Preprocessed spectral data from ground maize samples were used to develop a classification model for multi-mycotoxin-contaminated samples. When creating the classification models, a leave-one-out cross-validation method was performed to increase the generalization of the model and prevent overfitting.

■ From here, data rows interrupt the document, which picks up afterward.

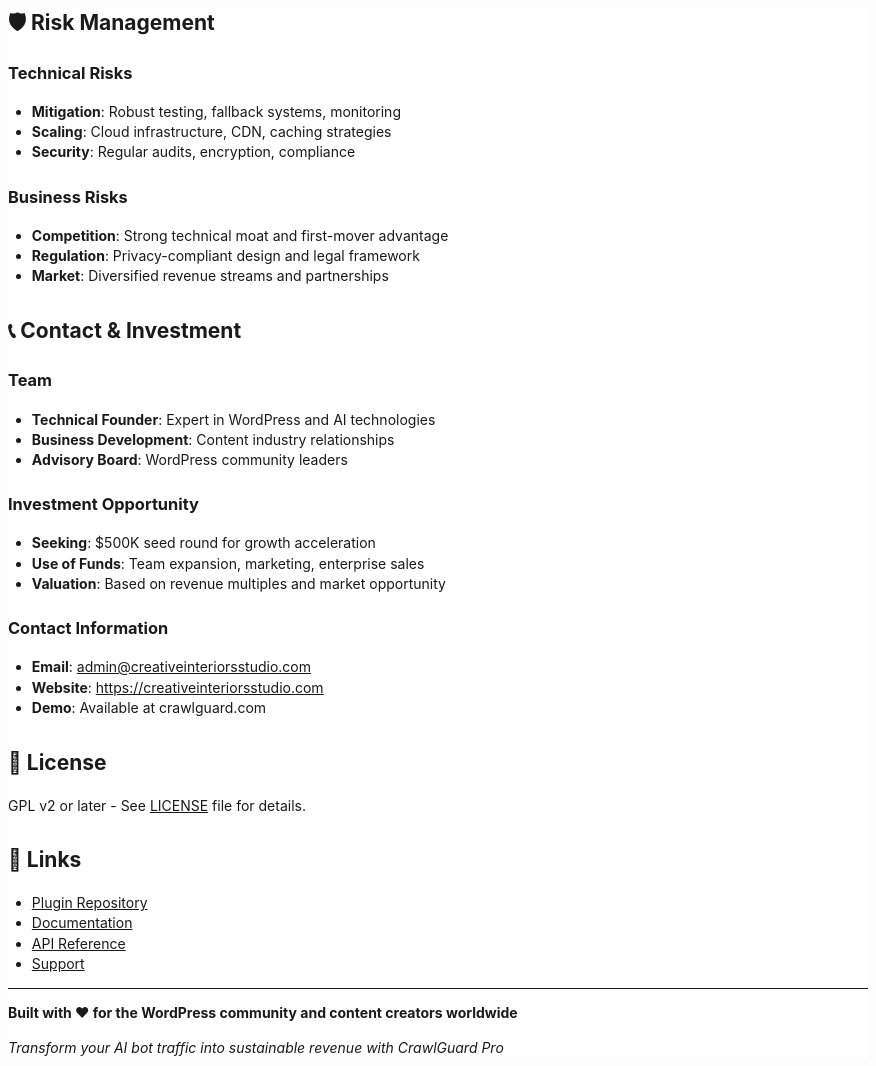 ## 🛡️ Risk Management

### Technical Risks
- **Mitigation**: Robust testing, fallback systems, monitoring
- **Scaling**: Cloud infrastructure, CDN, caching strategies
- **Security**: Regular audits, encryption, compliance

### Business Risks
- **Competition**: Strong technical moat and first-mover advantage
- **Regulation**: Privacy-compliant design and legal framework
- **Market**: Diversified revenue streams and partnerships

## 📞 Contact & Investment

### Team
- **Technical Founder**: Expert in WordPress and AI technologies
- **Business Development**: Content industry relationships
- **Advisory Board**: WordPress community leaders

### Investment Opportunity
- **Seeking**: $500K seed round for growth acceleration
- **Use of Funds**: Team expansion, marketing, enterprise sales
- **Valuation**: Based on revenue multiples and market opportunity

### Contact Information
- **Email**: admin@creativeinteriorsstudio.com
- **Website**: https://creativeinteriorsstudio.com
- **Demo**: Available at crawlguard.com

## 📄 License

GPL v2 or later - See [LICENSE](LICENSE) file for details.

## 🔗 Links

- [Plugin Repository](https://github.com/crawlguard/wp-plugin)
- [Documentation](https://docs.crawlguard.com)
- [API Reference](https://api.crawlguard.com/docs)
- [Support](https://support.crawlguard.com)

---

**Built with ❤️ for the WordPress community and content creators worldwide**

*Transform your AI bot traffic into sustainable revenue with CrawlGuard Pro*
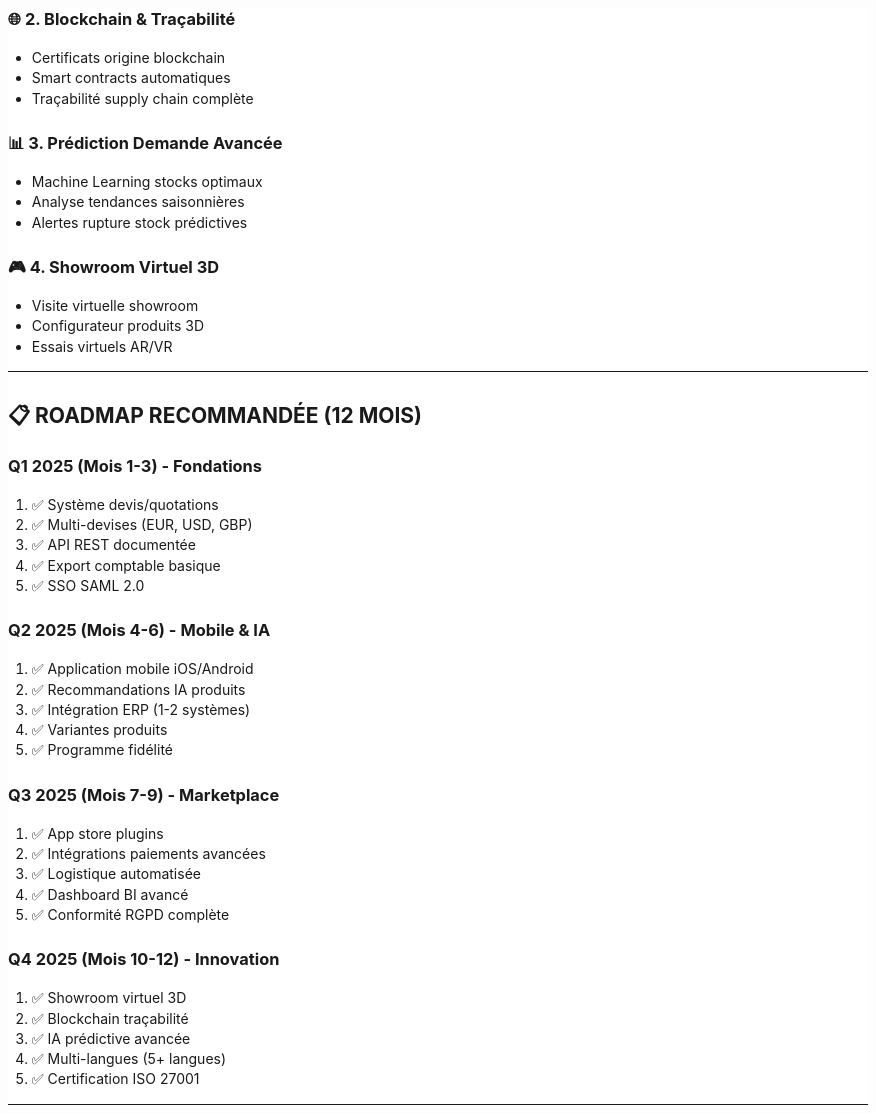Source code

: ### 🌐 **2. Blockchain & Traçabilité**
- Certificats origine blockchain
- Smart contracts automatiques
- Traçabilité supply chain complète

### 📊 **3. Prédiction Demande Avancée**
- Machine Learning stocks optimaux
- Analyse tendances saisonnières
- Alertes rupture stock prédictives

### 🎮 **4. Showroom Virtuel 3D**
- Visite virtuelle showroom
- Configurateur produits 3D
- Essais virtuels AR/VR

---

## 📋 **ROADMAP RECOMMANDÉE (12 MOIS)**

### **Q1 2025 (Mois 1-3) - Fondations**
1. ✅ Système devis/quotations
2. ✅ Multi-devises (EUR, USD, GBP)
3. ✅ API REST documentée
4. ✅ Export comptable basique
5. ✅ SSO SAML 2.0

### **Q2 2025 (Mois 4-6) - Mobile & IA**
1. ✅ Application mobile iOS/Android
2. ✅ Recommandations IA produits
3. ✅ Intégration ERP (1-2 systèmes)
4. ✅ Variantes produits
5. ✅ Programme fidélité

### **Q3 2025 (Mois 7-9) - Marketplace**
1. ✅ App store plugins
2. ✅ Intégrations paiements avancées
3. ✅ Logistique automatisée
4. ✅ Dashboard BI avancé
5. ✅ Conformité RGPD complète

### **Q4 2025 (Mois 10-12) - Innovation**
1. ✅ Showroom virtuel 3D
2. ✅ Blockchain traçabilité
3. ✅ IA prédictive avancée
4. ✅ Multi-langues (5+ langues)
5. ✅ Certification ISO 27001

---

The samples were classified to 4 groups: Group 1 for non-contaminated (AF and FM concentrations below 10 μg/kg and 1 mg/kg, respectively), Group 2 for AF contamination, Group 3 for FM contamination, and Group 4 for co-contamination of AF and FM. Each group contained 57 samples. Four groups of 57 sample spectra (228 samples in total) were randomly divided into a calibration set and a validation set (below cut-off and AF-contaminated group divided 45 calibration samples to 12 validation samples, FM and co-contaminated group divided 46 to 11) for developing and testing the classification models (Table 1). Cut-off values were set at 10 μg/kg for AF and 1 mg/kg for FM, which were well below regulatory limits. The calibration and validation accuracy, precision, recall, and F1 score were calculated using the following equations:

$$\mathrm{A}\mathrm{c}\mathrm{c}\mathrm{u}\mathrm{r}\mathrm{a}\mathrm{c}\mathrm{y}\left(\%\right)=\frac{\mathrm{T}\mathrm{P}+\mathrm{T}\mathrm{N}}{\mathrm{T}\mathrm{P}+\mathrm{T}\mathrm{N}+\mathrm{F}\mathrm{P}+\mathrm{F}\mathrm{N}}\times 100$$

$$\mathrm{P}\mathrm{r}\mathrm{e}\mathrm{c}\mathrm{i}\mathrm{s}\mathrm{i}\mathrm{o}\mathrm{n}\left(\%\right)=\frac{\mathrm{T}\mathrm{P}}{\mathrm{T}\mathrm{P}+\mathrm{F}\mathrm{P}}\times 100$$

$$\mathrm{R}\mathrm{e}\mathrm{c}\mathrm{a}\mathrm{l}\mathrm{l}(\%)=\frac{\mathrm{T}\mathrm{P}}{\mathrm{T}\mathrm{P}+\mathrm{F}\mathrm{N}}\times 100$$

$$\mathrm{F}1 \mathrm{s}\mathrm{c}\mathrm{o}\mathrm{r}\mathrm{e}(\%)=2\times \frac{\mathrm{P}\mathrm{r}\mathrm{e}\mathrm{c}\mathrm{i}\mathrm{s}\mathrm{i}\mathrm{o}\mathrm{n}\times \mathrm{R}\mathrm{e}\mathrm{c}\mathrm{a}\mathrm{l}\mathrm{l}}{\mathrm{P}\mathrm{r}\mathrm{e}\mathrm{c}\mathrm{i}\mathrm{s}\mathrm{i}\mathrm{o}\mathrm{n}+\mathrm{R}\mathrm{e}\mathrm{c}\mathrm{a}\mathrm{l}\mathrm{l}}\times 100$$

where TP is the number of true positive samples, FP is the number of false positive samples, TN is the number of true negative samples, FN is the number of false negative samples.

The image correction, spectral extraction, preprocessing, and all chemometric modeling were performed using programs developed in MATLAB (MathWorks, Natick, MA, USA).